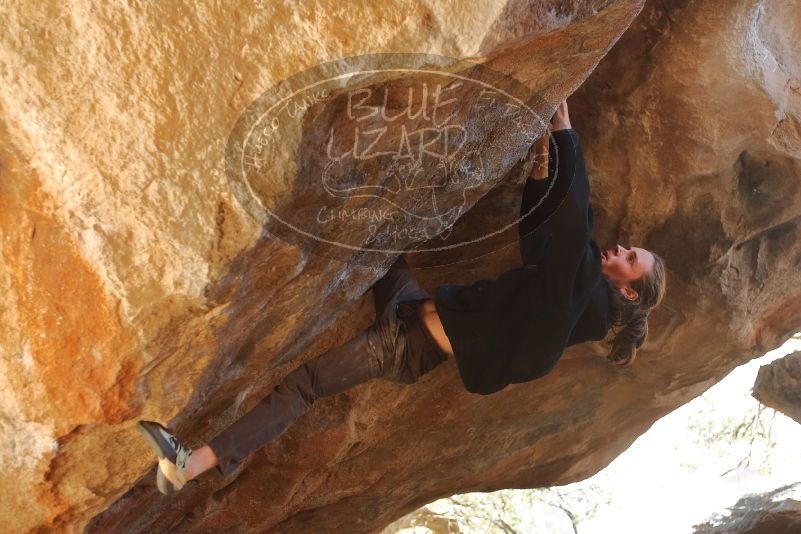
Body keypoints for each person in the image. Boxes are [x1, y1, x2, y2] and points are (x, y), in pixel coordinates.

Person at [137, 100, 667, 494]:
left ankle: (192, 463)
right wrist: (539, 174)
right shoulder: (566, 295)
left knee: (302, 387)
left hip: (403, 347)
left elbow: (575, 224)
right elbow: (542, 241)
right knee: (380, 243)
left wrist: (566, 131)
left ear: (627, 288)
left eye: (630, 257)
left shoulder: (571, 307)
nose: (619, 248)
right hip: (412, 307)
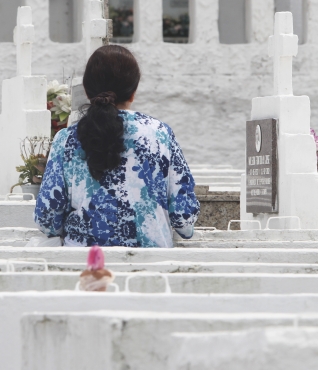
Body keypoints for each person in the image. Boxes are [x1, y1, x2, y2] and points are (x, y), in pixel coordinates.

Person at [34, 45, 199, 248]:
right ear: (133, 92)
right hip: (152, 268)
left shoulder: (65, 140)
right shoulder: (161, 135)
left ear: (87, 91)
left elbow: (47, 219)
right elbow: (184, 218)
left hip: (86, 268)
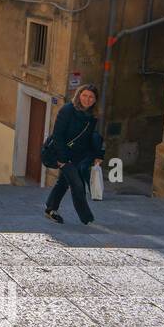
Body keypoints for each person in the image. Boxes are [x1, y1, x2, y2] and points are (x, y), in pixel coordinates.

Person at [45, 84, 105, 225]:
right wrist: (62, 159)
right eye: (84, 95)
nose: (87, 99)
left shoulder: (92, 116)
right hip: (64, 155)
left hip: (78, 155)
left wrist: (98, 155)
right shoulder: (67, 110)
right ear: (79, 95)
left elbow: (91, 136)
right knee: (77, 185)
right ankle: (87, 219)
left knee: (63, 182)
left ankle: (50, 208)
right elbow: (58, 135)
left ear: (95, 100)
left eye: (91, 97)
■ ■ ■
WHAT TO PRODUCE: Only the lines from the line holding "nose: (619, 248)" through the last line above belong in the answer, repeated exactly; the pictures do not.

YOUR SOLUTION:
nose: (619, 248)
right hip: (412, 307)
Body keypoints for each person in the image. Boxes are [x1, y1, x2, y2] and points are (x, y), in pixel coordinates.

Person at [34, 45, 199, 248]:
right ear: (133, 92)
right hip: (152, 268)
left shoulder: (65, 140)
right shoulder: (161, 135)
left ear: (87, 91)
left elbow: (47, 219)
right elbow: (184, 218)
left hip: (86, 268)
Body keypoints for each person in the image. Boxes are [x1, y1, x2, y2] and points are (x, y), in pixel coordinates.

Person at [45, 84, 105, 225]:
right wrist: (62, 159)
right eye: (84, 95)
nose: (87, 99)
left shoulder: (92, 116)
right hip: (64, 155)
left hip: (78, 155)
left wrist: (98, 155)
right shoulder: (67, 110)
right ear: (79, 95)
left elbow: (91, 136)
right knee: (77, 185)
right ankle: (87, 219)
left knee: (63, 182)
left ankle: (50, 208)
right elbow: (58, 135)
left ear: (95, 100)
left eye: (91, 97)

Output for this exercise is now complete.